Art by Pierre Kenal Louis

Art by Pierre Kenal Louis

We are programmed to believe that putting yourself through pain (literally) because you want to "rock the look" is okay.

The history of elevated shoes -slash- heels started with men, specifically horse riding European men. This was mainly among the upper class because owning horses was a status symbol.....soon enough upper class women added elevated shoes to their wardrobe. This was before heels were a strong signifier of gender as they seem to be today.
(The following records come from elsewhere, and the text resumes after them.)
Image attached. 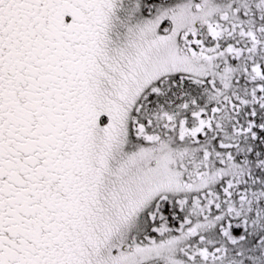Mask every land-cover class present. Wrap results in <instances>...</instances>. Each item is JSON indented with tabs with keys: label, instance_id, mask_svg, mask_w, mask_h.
I'll return each instance as SVG.
<instances>
[{
	"label": "snow or ice",
	"instance_id": "snow-or-ice-1",
	"mask_svg": "<svg viewBox=\"0 0 264 264\" xmlns=\"http://www.w3.org/2000/svg\"><path fill=\"white\" fill-rule=\"evenodd\" d=\"M0 264H264V0H0Z\"/></svg>",
	"mask_w": 264,
	"mask_h": 264
}]
</instances>
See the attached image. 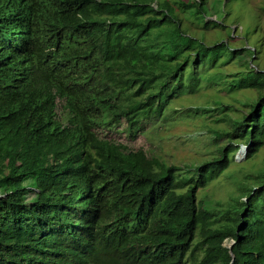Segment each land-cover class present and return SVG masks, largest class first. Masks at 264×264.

The disparity between "male vs female" heels became more gendered through the differences in designs. Men's heels were more broad & stable while women's were more decorative. In the 18th century men deemed heels impractical. That, together with the change in subculture as well as the declining popularity of aristocracy, made high heeled shoes for men a thing of the past.

The re-emergence & popularization of heels for women was  aided by the rise of photography, which led to the rise of pornography. Heels looked great in pornographic photography. Heels became sex charged..... stilettos were literally invented in alignment to masculine sexual arousal & excitement.

Tons of designs later, women are still finding fixes, hacks, and work arounds.....recording tons of youtube tutorials on how to walk, how to minimize pain & some even  getting surgery to align the structure of their feet to specific shoe designs. All that instead of questioning their deep desire to wear heels despite the unbearable pain ( or maybe bearable pain?). We're talking nerve damage, aching legs, shortened calves, bunions, you name it. The most well designed high heeled shoe is at best an hour or two more comfortable than the rest, & not to mention more pricey. So called aesthetics vs comfort. But of course, shoe designer Martha Davis would disagree, she claims that its more about fit (measure & proportionality) versus the height. It's interesting to note though that her shoe designs turn to be chunkier, shorter & less aesthetically pleasing....but alas.

I'm not about policing what people should or should not do with their lives, its their natural born right for goodness sake. What I am about, is questioning with the intention of gaining more clarity. The real question for me here is: instead of patching & finding hacks to an inherently flawed design (through the invention of stilettos specifically) which served no practical purpose other than to please the male gaze , why bother.......but then again, if the shoe fits.